His death in custody raised wide suspicion across the country and demands for an independent enquiry were raised, including earnest requests from his mother, Jagmaya Devi, to Jawaharlal Nehru. Nehru declared that he had enquired from a number of persons who were privy to the facts and, according to him, there was no mystery behind Mookerjee’s death. His death, therefore, remains a matter of some controversy. Atal Bihari Vajpayee claimed in 2004 that the death of Mookerjee was a conspiracy.
However, it was Mookerjee’s martyrdom which later compelled Nehru to remove the permit system, the post of Sadar-e-Riyasat, and the post of Prime Minister of Jammu and Kashmir. On 22nd April 2010, the Municipal Corporation of Delhi’s newly constructed Rs. 650 crore building (the latest building in Delhi) was named “Doctor Shyama Prasad Mookerjee Civic Centre.” The Civic Centre was inaugurated by then Home Minister P. Chidambaram. The building, which will cater to an estimated 20,000 visitors per day, will also house different wings and offices of the Municipal Corporation of Delhi (MCD).
Delhi also has a major road named after Dr. Shyama Prasad Mookerjee. On 27th August 1998, the Ahmedabad Municipal Corporation named a bridge after Mookerjee. A BEST bus junction near the Chhatrapati Shivaji Museum (formerly the Prince of Wales Museum) and Regal Cinema in Mumbai is named “Shyama Prasad Mookerjee Chowk” in his honour.
In 2001, the main research funding institute of the Government of India, CSIR, instituted a new fellowship named after him. The Shyama Prasad Mookerjee Fellowship is the most prestigious fellowship given in India for doing a Ph.D. Only the top 20% of students who clear the Junior Research Fellowship (JRF CSIR/UGC) are eligible to sit for this examination.

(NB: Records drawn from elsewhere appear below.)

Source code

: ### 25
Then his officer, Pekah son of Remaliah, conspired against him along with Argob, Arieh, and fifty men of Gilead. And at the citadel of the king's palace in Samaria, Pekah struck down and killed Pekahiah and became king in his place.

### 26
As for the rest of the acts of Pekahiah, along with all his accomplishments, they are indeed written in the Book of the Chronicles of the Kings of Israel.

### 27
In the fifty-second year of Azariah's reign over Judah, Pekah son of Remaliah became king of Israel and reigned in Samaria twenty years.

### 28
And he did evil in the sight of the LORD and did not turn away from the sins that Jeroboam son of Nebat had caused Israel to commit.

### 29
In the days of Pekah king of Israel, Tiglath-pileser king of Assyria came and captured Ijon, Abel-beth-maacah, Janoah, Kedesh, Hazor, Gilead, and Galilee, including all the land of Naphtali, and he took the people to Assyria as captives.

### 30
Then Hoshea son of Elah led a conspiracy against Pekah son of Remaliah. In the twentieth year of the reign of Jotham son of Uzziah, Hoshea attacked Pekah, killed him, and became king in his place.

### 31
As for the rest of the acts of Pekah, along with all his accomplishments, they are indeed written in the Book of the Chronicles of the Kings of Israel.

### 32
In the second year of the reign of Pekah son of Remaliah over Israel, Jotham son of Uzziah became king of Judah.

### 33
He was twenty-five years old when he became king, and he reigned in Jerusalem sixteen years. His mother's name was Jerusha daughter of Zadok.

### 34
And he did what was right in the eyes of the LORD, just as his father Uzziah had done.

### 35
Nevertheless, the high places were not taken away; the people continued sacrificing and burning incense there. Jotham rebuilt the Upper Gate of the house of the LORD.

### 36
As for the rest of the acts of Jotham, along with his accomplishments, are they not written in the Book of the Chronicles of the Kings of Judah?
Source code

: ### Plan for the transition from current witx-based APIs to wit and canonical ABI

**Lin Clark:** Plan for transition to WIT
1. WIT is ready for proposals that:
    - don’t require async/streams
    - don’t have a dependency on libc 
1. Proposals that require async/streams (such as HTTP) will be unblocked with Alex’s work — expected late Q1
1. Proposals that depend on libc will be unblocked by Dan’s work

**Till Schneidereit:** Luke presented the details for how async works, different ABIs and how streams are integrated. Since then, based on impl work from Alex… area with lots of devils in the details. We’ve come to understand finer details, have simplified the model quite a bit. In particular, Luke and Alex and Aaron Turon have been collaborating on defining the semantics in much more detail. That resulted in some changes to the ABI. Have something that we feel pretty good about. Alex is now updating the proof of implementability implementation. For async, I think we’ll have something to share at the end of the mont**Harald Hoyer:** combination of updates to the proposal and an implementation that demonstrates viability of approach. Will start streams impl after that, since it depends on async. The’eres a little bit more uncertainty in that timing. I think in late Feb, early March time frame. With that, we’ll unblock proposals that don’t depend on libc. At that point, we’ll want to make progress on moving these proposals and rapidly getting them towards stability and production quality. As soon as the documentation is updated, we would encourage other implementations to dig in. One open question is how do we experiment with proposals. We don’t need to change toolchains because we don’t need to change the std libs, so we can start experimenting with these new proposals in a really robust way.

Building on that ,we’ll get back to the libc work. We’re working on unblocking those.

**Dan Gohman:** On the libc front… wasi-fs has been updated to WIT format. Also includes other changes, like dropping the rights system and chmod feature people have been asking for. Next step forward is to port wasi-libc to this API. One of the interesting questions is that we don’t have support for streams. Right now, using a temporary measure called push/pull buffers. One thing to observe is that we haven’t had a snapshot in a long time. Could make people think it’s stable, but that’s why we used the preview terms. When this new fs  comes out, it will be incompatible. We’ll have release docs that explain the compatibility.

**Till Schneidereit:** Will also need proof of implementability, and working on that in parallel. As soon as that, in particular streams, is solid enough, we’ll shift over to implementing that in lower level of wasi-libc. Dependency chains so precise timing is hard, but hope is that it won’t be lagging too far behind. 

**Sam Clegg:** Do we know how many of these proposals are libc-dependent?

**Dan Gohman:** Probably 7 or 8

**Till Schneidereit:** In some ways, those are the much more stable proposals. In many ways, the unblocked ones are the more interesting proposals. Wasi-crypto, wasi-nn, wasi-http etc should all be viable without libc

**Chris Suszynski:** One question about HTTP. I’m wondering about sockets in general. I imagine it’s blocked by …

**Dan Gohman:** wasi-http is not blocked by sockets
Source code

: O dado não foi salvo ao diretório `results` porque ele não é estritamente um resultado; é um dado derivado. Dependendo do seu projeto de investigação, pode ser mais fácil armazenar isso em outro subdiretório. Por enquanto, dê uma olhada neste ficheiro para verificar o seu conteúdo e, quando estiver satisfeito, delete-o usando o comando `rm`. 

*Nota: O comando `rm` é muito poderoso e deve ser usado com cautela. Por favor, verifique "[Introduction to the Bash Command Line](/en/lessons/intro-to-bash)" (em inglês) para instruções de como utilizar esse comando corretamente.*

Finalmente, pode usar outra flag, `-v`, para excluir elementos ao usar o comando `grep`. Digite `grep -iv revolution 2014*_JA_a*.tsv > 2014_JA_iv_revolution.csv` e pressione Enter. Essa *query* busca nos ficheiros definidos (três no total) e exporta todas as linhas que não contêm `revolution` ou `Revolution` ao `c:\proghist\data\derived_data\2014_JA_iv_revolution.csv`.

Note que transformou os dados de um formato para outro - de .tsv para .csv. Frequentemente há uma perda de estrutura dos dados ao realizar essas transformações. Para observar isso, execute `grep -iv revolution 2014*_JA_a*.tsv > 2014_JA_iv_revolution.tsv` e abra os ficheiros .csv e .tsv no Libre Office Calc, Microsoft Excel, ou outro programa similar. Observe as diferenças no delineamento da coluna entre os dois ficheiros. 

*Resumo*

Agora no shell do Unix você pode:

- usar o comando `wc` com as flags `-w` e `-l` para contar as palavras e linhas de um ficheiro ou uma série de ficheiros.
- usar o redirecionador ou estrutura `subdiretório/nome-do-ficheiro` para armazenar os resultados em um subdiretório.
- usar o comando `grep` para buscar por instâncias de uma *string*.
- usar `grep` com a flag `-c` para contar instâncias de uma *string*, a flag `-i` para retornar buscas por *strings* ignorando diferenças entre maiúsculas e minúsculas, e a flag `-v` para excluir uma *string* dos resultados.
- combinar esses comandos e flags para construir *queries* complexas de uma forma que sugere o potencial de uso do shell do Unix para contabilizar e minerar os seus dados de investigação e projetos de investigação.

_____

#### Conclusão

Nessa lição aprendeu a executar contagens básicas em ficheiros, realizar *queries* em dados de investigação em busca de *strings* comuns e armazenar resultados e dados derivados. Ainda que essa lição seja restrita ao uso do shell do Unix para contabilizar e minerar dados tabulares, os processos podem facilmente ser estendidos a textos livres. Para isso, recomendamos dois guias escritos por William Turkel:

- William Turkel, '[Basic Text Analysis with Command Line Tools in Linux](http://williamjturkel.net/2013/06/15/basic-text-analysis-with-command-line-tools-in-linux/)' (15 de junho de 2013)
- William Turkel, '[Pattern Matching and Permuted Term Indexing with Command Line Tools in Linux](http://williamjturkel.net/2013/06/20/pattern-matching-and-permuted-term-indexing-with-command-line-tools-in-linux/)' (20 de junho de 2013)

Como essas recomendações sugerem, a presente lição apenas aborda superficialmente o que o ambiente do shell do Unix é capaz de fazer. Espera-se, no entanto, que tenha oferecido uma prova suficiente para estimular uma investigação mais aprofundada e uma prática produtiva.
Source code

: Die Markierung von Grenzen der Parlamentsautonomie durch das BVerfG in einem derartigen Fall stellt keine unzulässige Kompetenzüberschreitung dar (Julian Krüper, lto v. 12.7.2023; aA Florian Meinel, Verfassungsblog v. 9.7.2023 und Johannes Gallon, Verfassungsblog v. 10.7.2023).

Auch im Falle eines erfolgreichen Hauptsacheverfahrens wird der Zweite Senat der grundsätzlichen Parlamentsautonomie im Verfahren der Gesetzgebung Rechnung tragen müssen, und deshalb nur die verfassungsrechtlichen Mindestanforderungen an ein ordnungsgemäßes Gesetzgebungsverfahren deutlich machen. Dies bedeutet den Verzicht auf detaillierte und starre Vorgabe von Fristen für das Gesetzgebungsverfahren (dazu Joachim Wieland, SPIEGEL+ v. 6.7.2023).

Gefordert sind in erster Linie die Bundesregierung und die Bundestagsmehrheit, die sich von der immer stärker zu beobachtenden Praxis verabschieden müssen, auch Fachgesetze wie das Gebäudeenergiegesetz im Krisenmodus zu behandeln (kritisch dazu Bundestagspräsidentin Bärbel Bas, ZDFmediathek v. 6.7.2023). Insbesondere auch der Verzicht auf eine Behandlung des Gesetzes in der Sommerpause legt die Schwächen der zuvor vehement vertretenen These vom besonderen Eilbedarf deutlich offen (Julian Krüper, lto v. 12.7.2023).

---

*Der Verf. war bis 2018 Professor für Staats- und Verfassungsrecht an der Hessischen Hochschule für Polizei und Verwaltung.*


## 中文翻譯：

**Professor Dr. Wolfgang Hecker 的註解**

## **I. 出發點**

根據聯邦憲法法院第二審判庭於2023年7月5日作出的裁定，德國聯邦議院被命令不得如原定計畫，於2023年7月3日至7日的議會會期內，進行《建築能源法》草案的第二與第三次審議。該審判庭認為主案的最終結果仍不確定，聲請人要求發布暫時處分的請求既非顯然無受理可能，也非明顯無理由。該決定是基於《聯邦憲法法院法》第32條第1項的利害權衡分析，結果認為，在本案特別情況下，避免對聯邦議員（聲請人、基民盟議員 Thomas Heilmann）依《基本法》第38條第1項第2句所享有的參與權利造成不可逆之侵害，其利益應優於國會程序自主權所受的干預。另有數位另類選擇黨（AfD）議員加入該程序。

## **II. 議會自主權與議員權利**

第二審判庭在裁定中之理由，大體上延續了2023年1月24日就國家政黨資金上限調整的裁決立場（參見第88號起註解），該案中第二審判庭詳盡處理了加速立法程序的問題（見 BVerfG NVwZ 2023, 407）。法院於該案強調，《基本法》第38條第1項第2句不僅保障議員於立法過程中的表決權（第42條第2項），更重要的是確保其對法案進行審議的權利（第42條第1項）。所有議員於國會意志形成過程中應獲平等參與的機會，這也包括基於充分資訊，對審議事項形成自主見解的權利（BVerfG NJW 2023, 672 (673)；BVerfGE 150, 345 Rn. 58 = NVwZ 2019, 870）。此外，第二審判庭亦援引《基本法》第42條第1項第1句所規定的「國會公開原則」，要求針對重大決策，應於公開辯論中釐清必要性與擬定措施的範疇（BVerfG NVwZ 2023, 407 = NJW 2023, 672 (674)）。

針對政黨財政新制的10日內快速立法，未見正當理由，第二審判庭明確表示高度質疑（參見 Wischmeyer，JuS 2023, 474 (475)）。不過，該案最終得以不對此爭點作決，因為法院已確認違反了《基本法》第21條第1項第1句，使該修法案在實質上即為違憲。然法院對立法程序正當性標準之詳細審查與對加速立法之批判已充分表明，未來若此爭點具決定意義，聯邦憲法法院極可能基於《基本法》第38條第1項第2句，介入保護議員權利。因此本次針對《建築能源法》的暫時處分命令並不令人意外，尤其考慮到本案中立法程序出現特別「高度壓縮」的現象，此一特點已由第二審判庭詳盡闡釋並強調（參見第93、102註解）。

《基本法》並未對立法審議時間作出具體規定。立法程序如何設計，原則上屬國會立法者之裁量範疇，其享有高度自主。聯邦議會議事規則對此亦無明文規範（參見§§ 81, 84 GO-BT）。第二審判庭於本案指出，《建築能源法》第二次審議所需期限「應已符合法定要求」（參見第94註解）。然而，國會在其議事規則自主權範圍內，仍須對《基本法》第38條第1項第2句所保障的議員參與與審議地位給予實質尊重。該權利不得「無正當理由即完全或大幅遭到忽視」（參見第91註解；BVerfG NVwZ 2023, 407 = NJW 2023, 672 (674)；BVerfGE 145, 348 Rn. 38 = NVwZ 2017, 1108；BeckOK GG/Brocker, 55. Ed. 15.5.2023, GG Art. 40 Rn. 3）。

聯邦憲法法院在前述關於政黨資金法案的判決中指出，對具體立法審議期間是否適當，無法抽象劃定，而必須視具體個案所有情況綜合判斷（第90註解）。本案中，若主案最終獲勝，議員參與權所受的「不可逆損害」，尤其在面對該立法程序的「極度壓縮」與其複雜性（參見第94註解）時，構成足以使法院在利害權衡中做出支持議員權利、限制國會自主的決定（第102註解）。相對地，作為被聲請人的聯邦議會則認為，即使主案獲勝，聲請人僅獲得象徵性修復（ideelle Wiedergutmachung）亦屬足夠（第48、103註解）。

On 15th January 2012, Mathikere Flyover under Bangalore city limits was inaugurated and named “Dr. Shyama Prasad Mookerjee Flyover.”
“We firmly believe that our plea for the full and complete integration of Jammu and Kashmir with India is consistent with true nationalism and the needs for the security of India, including Kashmir.”
– Dr. Shyama Prasad Mookerjee, First All India Session of Bharatiya Jana Sangh, Kanpur, 29th Dec 1952.
Opinion on Special Status of Jammu and Kashmir
Mukherjee was strongly opposed to Article 370, seeing it as a threat to national unity. He fought against it inside and outside the Parliament, with one of the goals of Bharatiya Jana Sangh being its abrogation. He raised his voice strongly against the provision in his Lok Sabha speech on 26th June 1952. He termed the arrangements under the article as the Balkanization of India and the three-nation theory of Sheikh Abdullah.
On 5th August 2019, when the Government of India proposed a constitutional amendment to repeal Article 370, many newspapers described the event as the realization of Syama Prasad Mukherjee’s dream.